MasaichiYaguchi

桜ノ雨のMasaichiYaguchiのレビュー・感想・評価

桜ノ雨(2016年製作の映画)
2.0
森晴義(halyosy)さんが発表したボーカロイド楽曲がミリオンヒットし、その曲を元に執筆された小説を映画化した本作では合唱部に所属する若者たちの青春が展開する。
この手の青春物、恋愛物では複雑な家庭環境を抱えたキャラクターが登場したり、恋の鞘当てが繰り広げられたりするが、本作ではこれらの“定石”というか、“定番”のような設定や展開が殆ど無く、リアルで等身大の若者たちが描かれる。
ただヒロインの未来が内向的というか、自分の思っていること、言いたいことを外に出さないので、彼女の友人ではないが、見ていてイライラする。
そして彼女の思い人も、彼女の思いも自分の思いも気付いているのに、「一歩」踏み出そうとしないので、観ているこちらももやもやしてしまう。

**読んで活かす:**
1) 『桜ノ雨』のレビューによると、映画の原作となった小説は何を元に執筆されましたか。
2) 『桜ノ雨』のレビューの内容を二文でまとめてください。
記録は『桜ノ雨』のレビューには一切関わりません。

**データセット:**
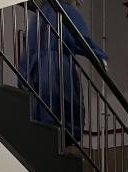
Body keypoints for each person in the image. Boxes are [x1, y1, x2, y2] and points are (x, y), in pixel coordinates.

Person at [18, 0, 108, 141]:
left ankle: (49, 139)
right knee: (65, 110)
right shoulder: (66, 10)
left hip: (38, 68)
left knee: (45, 113)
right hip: (59, 66)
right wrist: (99, 56)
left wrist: (23, 74)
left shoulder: (39, 15)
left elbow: (29, 48)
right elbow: (81, 39)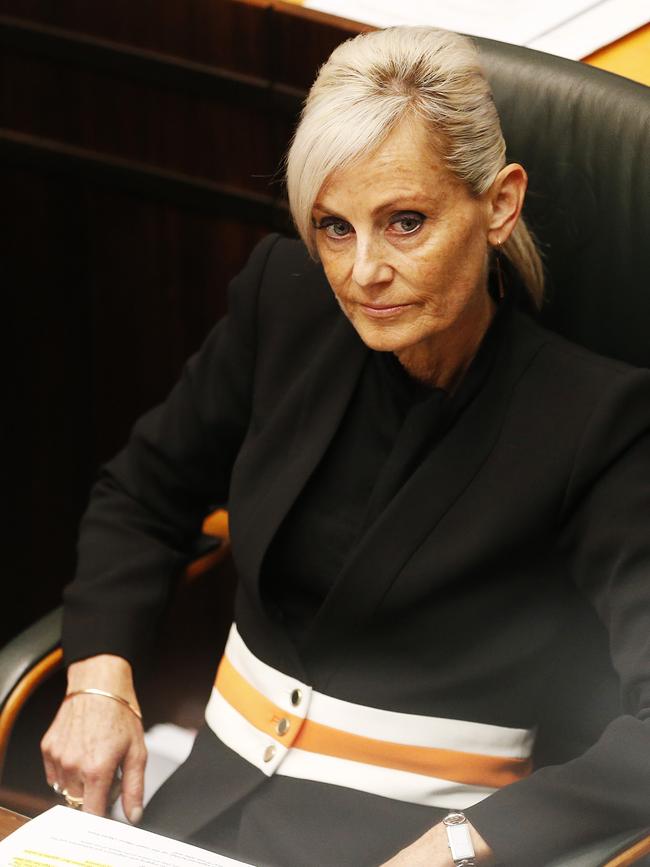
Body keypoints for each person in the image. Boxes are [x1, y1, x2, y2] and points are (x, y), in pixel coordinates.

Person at [40, 25, 650, 867]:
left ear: (500, 203)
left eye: (405, 222)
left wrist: (473, 843)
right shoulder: (284, 303)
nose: (364, 271)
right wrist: (97, 680)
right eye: (334, 226)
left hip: (407, 846)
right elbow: (142, 494)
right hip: (194, 814)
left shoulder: (598, 421)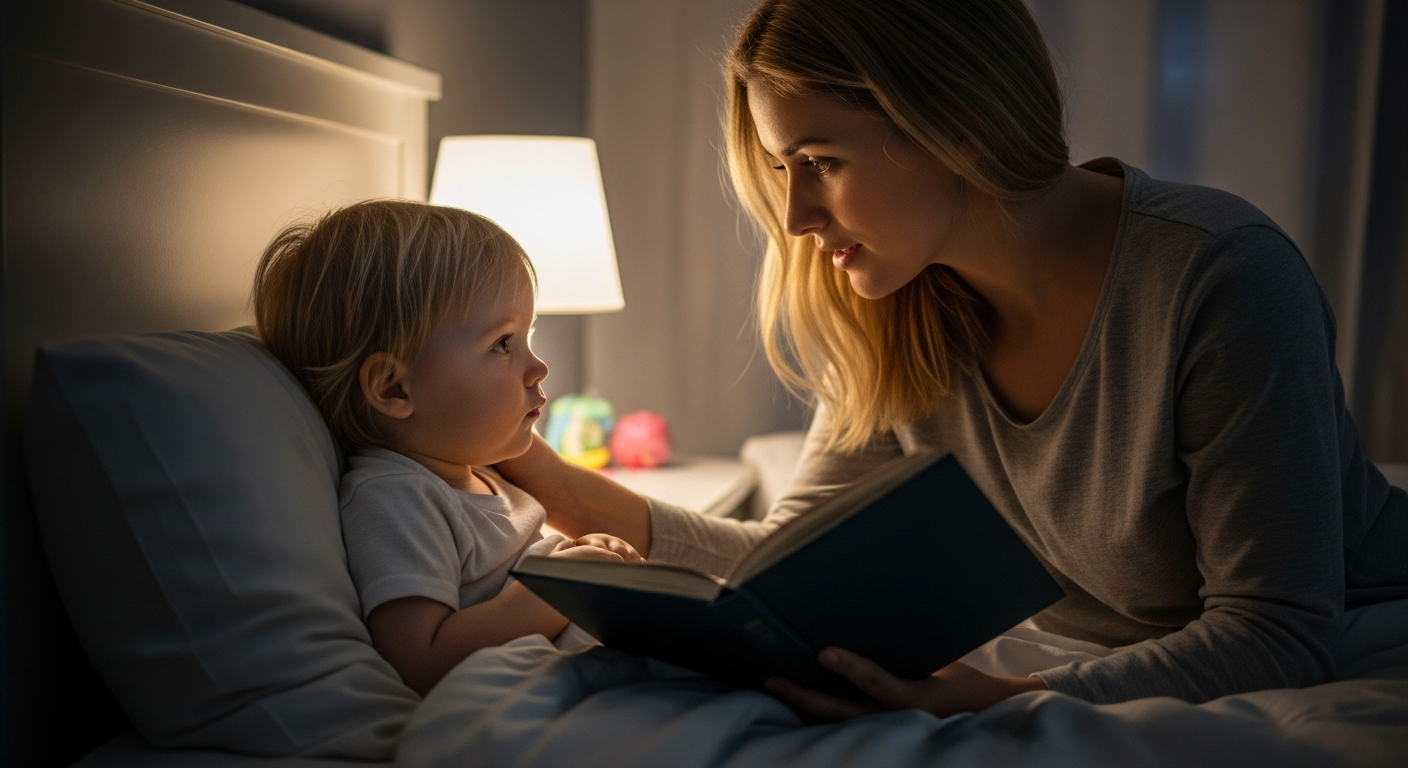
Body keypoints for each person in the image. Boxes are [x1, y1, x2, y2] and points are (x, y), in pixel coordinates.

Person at [495, 0, 1408, 720]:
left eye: (821, 160)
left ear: (957, 122)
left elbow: (1280, 633)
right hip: (1099, 654)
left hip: (1363, 628)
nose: (799, 219)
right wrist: (539, 470)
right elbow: (785, 563)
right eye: (783, 169)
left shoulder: (1221, 276)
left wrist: (1010, 704)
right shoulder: (902, 306)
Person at [252, 200, 641, 696]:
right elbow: (423, 660)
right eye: (503, 343)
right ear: (395, 389)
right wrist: (564, 589)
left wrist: (585, 557)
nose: (538, 367)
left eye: (528, 337)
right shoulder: (397, 497)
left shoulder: (480, 477)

**課題の解答:**
1) 森晴義(halyosy)さんが発表したボーカロイド楽曲です。

2) 本作は、ミリオンヒットしたボーカロイド楽曲を元にした小説の映画化で、合唱部に所属する若者たちの青春を描いており、定番の設定や展開が殆ど無く、リアルで等身大の若者たちが登場する。一方で、思いを外に出さない内向的なヒロインの未来と、互いの思いに気付きながら「一歩」踏み出さない思い人の姿に、見ていてイライラし、もやもやするとも述べられている。